The implementation consists of two parts: an registration command, linked in as ::tcl::seterrorhandler and various places where the error handler is called if appropriate. For this to work, there are some minor changes necessary to the Tcl execution engine and to the Interp structure.

  1. tclInt.h - Interp introduce three new members to the Interp structure: (Tcl_Obj *errorHandler) holds the handler code to execute, (int errorHandlerFlags) holds flags for execution conditions and (int catchLevel) determines the current level of catch blocks surrounding the executed code.

  2. tclInt.h - introduce four new macro definitions for the errorHandlerFlags member specified above: ERRHANDLER_ONCAUGHT is set when the handler should be executed on caught errors, ERRHANDLER_ONUNCAUGHT is set when the handler should be executed on uncaught errors, ERRHANDLER_FINISHED indicates whether the handler has been run already for the currently encountered error, ERRHANDLER_RUNNING indicates whether the error handler is currently running (so that it is not triggered from errors inside the handler itself).

  3. tclEvent.c/tclInt.h - declare and define a new object command TclSetErrorHandlerObjCmd(data, interp, objc, objv), through which an error handler can be registered.

  4. tclBasic.c - Tcl_CreateInterp() should initialize the new members of the Interp structure and register the ::tcl::seterrorhandler command.

  5. tclBasic.c - TclEvalObjvInternal() This function is called from others to evaluate Tcl expressions and returns a code that can be TCL_ERROR. Invoke the error handler here, if necessary.

  6. tclCmdAH.c - Tcl_CatchObjCmd() increment the catchLevel member in the interp structure before executing the enclosed code and decrement it afterwards. The catchLevel member indicates whether errors are catched.

  7. tclExecute.c - enhance the two macros DECACHE_STACK_INFO() and CACHE_STACK_INFO() to increment/decrement the catchLevel member if the following code is catched (I think this is the case when (catchTop != initCatchTop) in the TclExecuteByteCode() function?). This makes sure that the catch information is available when code is executed by TclEvalObjvInternal().

  8. tclExecute.c - TclExecuteByteCode (line 1796 ff) after a call to TclEvalObjvInternal, unset the ERRHANDLER_FINISHED flag, if the execution is at the top of the execution stack. This way, the mechanism works for following errors.

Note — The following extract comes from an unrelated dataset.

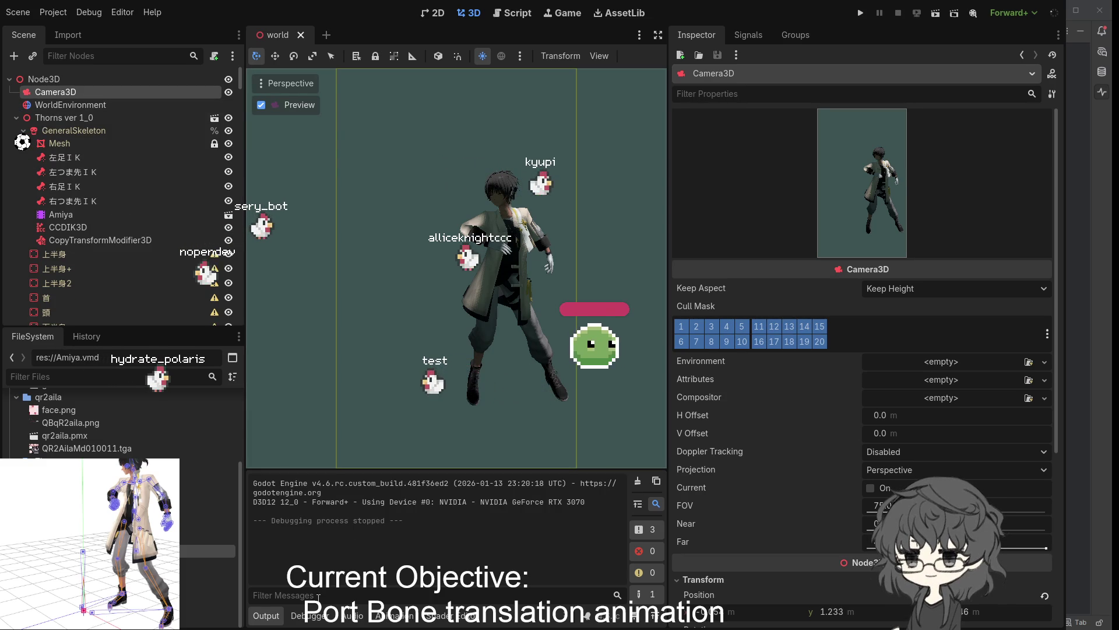
pyautogui.click(395, 616)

The reference implementation fullfills this specification. It works while other Tcl functionality is not affected (proven by repeated run of the test suite).

Reference Implementation

The reference implementation will shortly be available as a patch against Tcl 8.5a5.

Usage Example

Here is a sample procedure that can be used to stop execution on error and introspect the program on stdin/stdout. It was implemented by ... as and is available on ...:

package provide debug 1.0

proc up {} {
    uplevel 2 {
        breakpoint
    }
}

proc down {} {
    return -code continue
}

proc breakpoint {args} {
    set cmd ""
    set level [expr {[info level]-1}]
    catch {console show}
    set prompt "Debug ($level) % "
    while {1} {
        puts -nonewline $prompt
        flush stdout
        gets stdin line
        append cmd $line\n
        if {[info complete $cmd]} {
            set code [catch {uplevel #$level $cmd} result]
            if {$code == 0 && [string length $result]} {
                puts stdout $result
            } elseif {$code == 3} {
                break
            } elseif {$code == 4} {
                # continue
                return
            } else {
                puts stderr $result
            }
            set prompt "Debug ($level) % "
            set cmd ""
        } else {
            set prompt "    "
        }
    }
}

To use it for uncaught errors, the breakpoint procedure can be registerred as error handler:

package re debug
::tcl::seterrorhandler -uncaught breakpoint

When an error raises, breakpoint is called in the current callframe and Tcl introspection commands like info vars etc. can be used to get information about the program state.

Copyright

This document has been placed in the public domain.